Information provided:
* * * * * * *
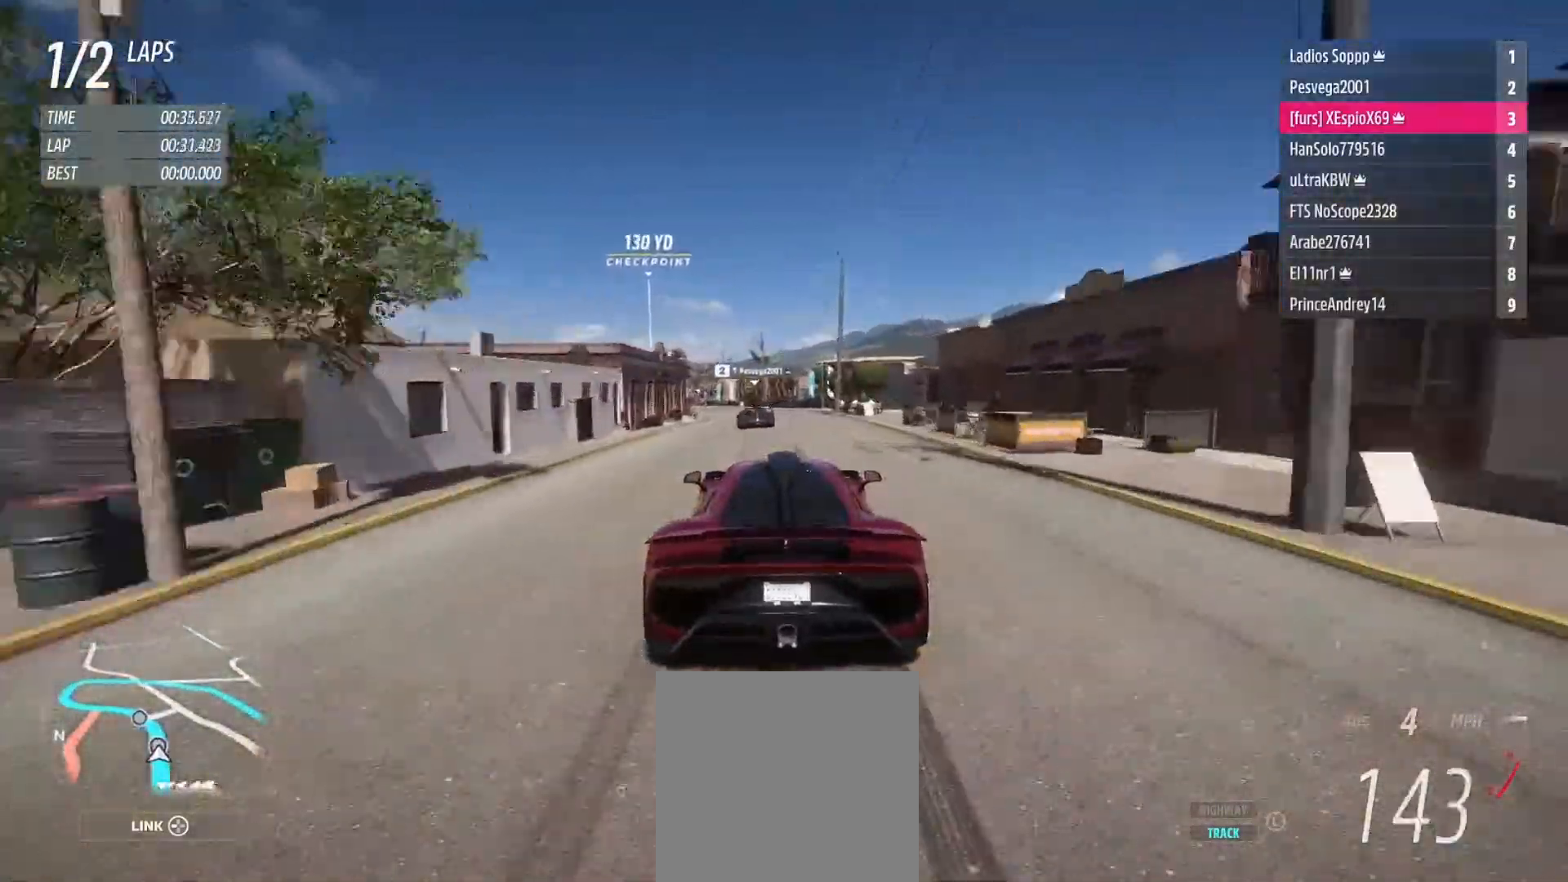
{"buttons": ["R2"], "left_stick": "left", "right_stick": "center", "events": [[33, "left_stick", "left"]]}
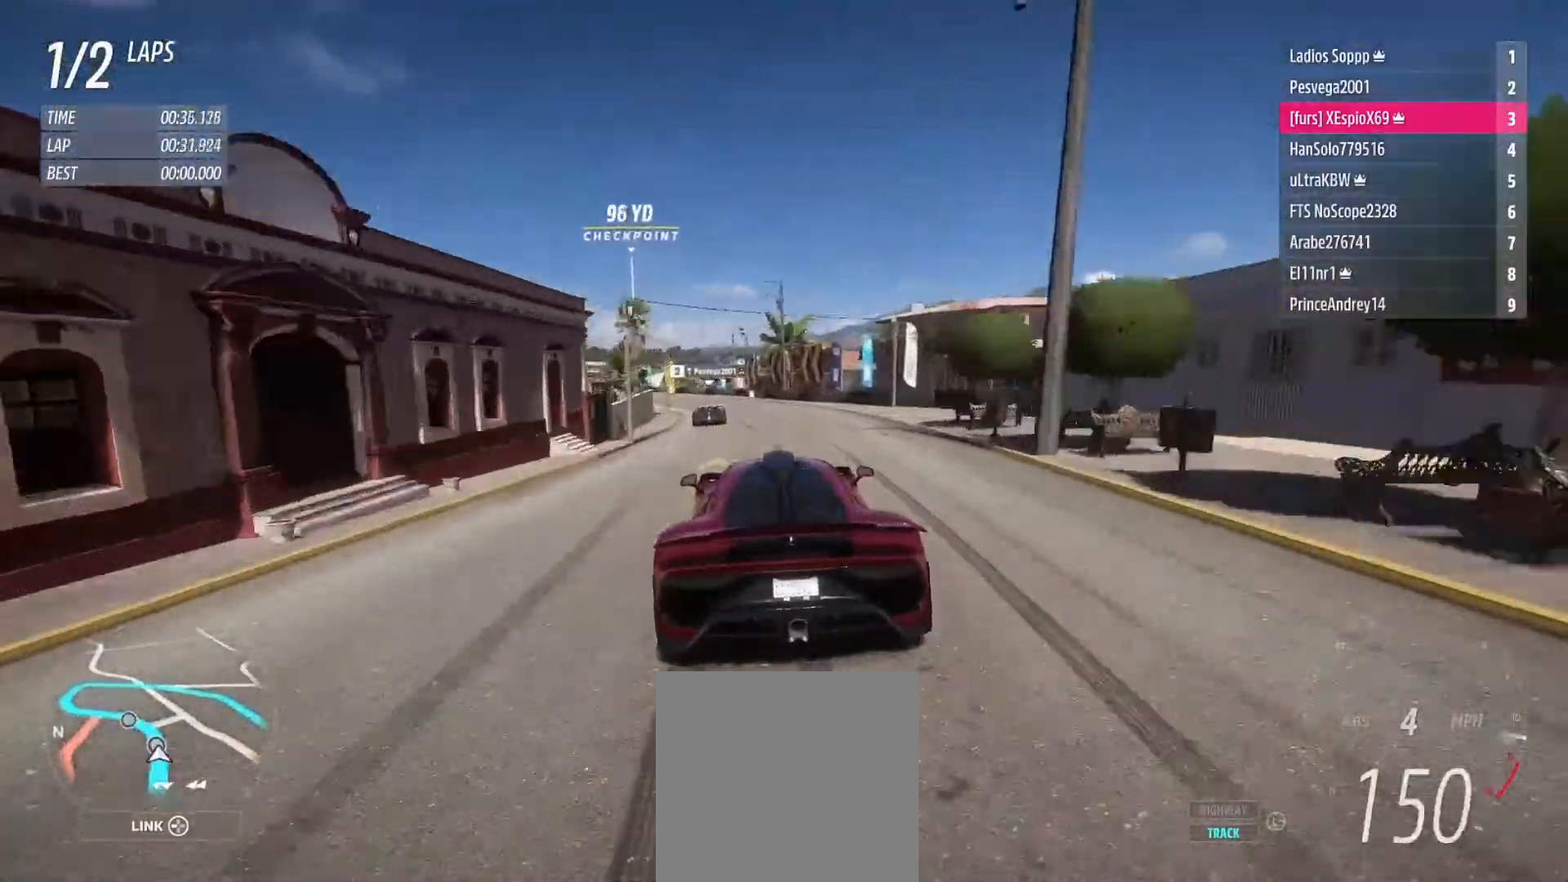
{"buttons": ["R2"], "left_stick": "left", "right_stick": "center", "events": []}
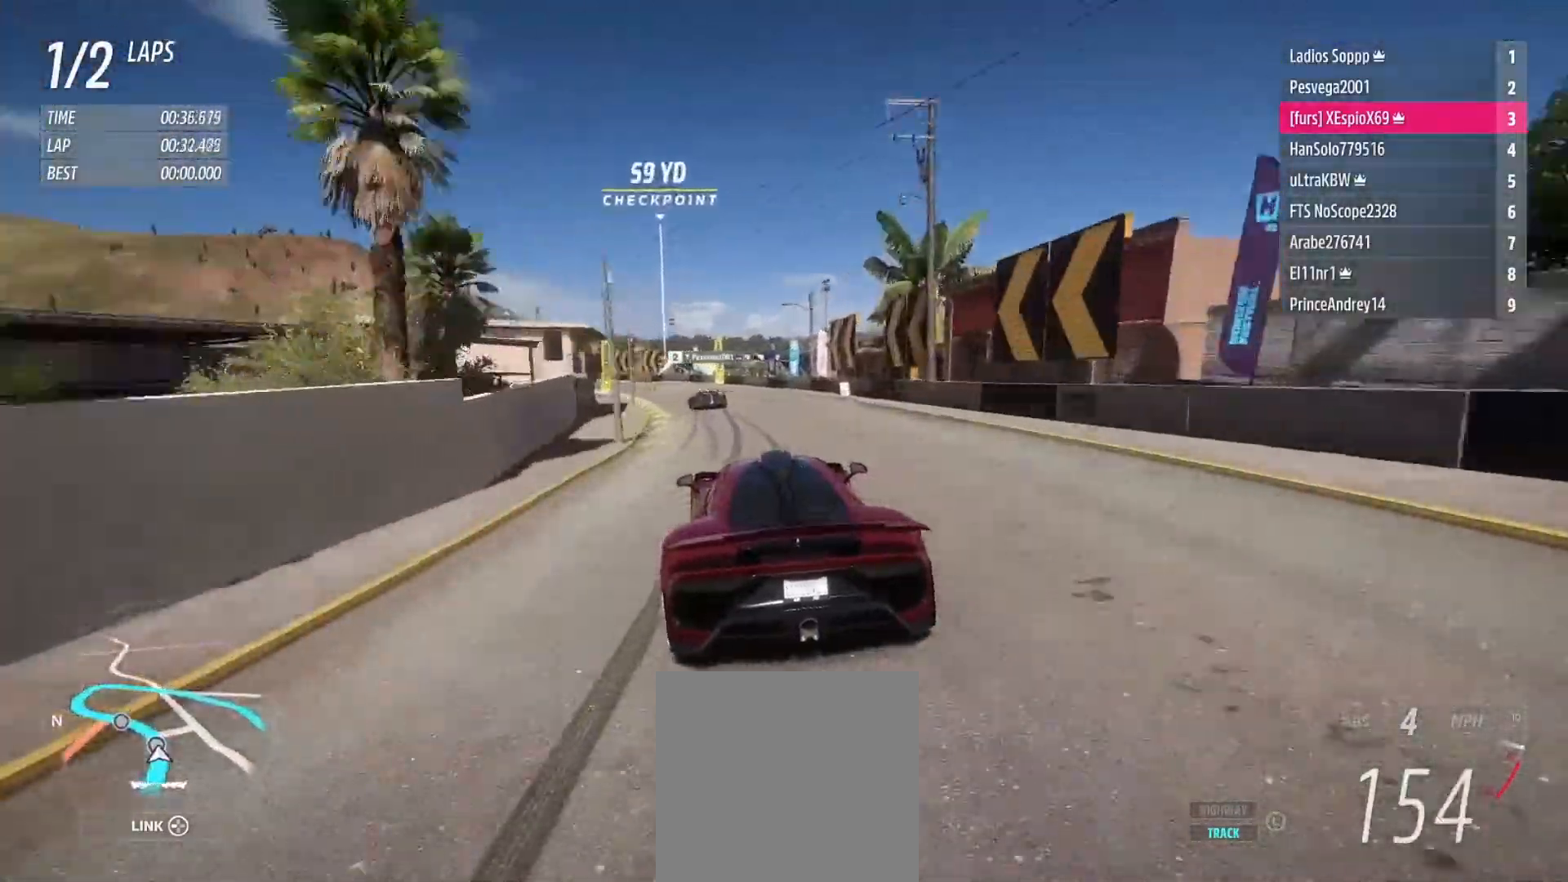
{"buttons": [], "left_stick": "left", "right_stick": "center"}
* * * * * * *
Assigned task: The answer must be the data above, repeated exactly, with no pictures.

Exercise solution:
{"buttons": ["R2"], "left_stick": "left", "right_stick": "center", "events": [[33, "left_stick", "left"]]}
{"buttons": ["R2"], "left_stick": "left", "right_stick": "center", "events": []}
{"buttons": [], "left_stick": "left", "right_stick": "center"}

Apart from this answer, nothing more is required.